Saturday, March 21, 2020

Boycott Calls by Four Ingush Teips Less about Constitution than about Preserving Their Own Dignity, Sokolov Says


Paul Goble

            Staunton, March 16 – Four Ingush teips, whose membership numbers more than 20 percent of the republic’s population, have called for a boycott of the April 22 vote on amendments to the Russian Constitution less because they object to the specific provisions than because they see this declaration as a means of preserving their own dignity, Denis Sokolov says.

            The Russian specialist on the North Caucasus who is currently at CSIS in Washington says that the boycott calls are a way of declaring that Ingush have had to bow to superior force but that they will not cooperate with it, a reflection of both “anti-colonial and civil society” concerns (6portal.ru/posts/старейшины-ингушетии-поддержали-ум/).

            He and other experts with whom Anton Chablin spoke suggested that the latest Ingush call will have an impact on the other republics in the North Caucasus just as did its urging those taking part in earlier votes to use “smart voting.” But they all say that Moscow will ignore this and that everyone involved knows the results of the referendum are pre-ordained.

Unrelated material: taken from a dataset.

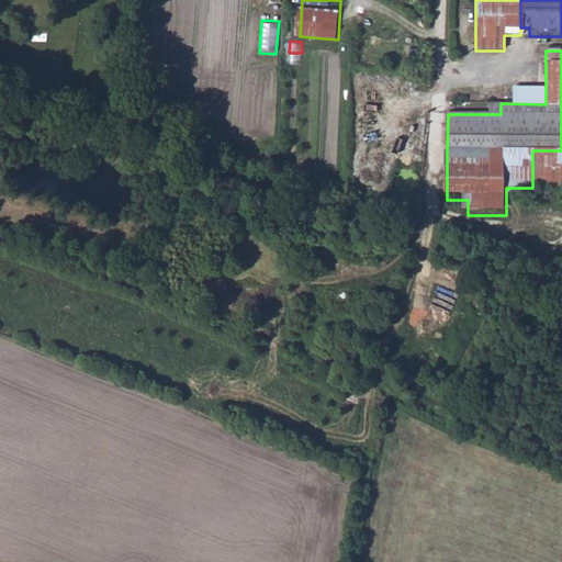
[(532,188),(561,188),(561,150),(532,150),(532,188)]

            Experts on voting like the Golos organization say that there are serious problems with the referendum given that it has been organized in a hurried way and without clear specifications about many issues including the possibility of monitoring the voting to guard against irregularities, making the latter more likely.

            “The majority of federal politicians have remained silent,” Chablin notes; but “the regions have not and again the most passionate region has been Ingushetia” where the teips have taken the lead in registering their objections to the referendum as such as part of their anger about the land deal of September 2018.

            According to the regional specialist, “what kind of dialogue between society and the authorities can one speak of when there are more than 30 political prisoners in Ingushetia,” when the powers have “liquidated the Spiritual Administration of Muslims and tried to liquidate the Council of Teips and when several rights NGOs have been labelled foreign agents?”

            Ilya Grashchenkov, head of the Center for the Development of Regional Policy, argues that “for Ingushetia, such protest is normal,” a continuation of the major protests at the end of 2018 and the beginning of 2019.  That conflict continues to split the republic, the Moscow expert says.

            And Irina Starodubrovskaya, an economist and activist in the region, says that those protests were “put down hard” but that the fears and anger behind them have not disappeared. “Moreover, the harsh measures toward participants in the protest … have only poured oil on the fire.” And Magas has simply proved unwilling to talk.

            The reasons the teips are taking the lead, she continues, is that Ingushetia “remains the most traditional” of the North Caucasus republics in its public sector. People look to them, and their “call to boycott the voting is more a symbolic gesture showing the level of alienation from the all-Russian agenda.”

            But unfortunately, neither Moscow nor Magas seem prepared to recognize that anger or enter into talks about the situation.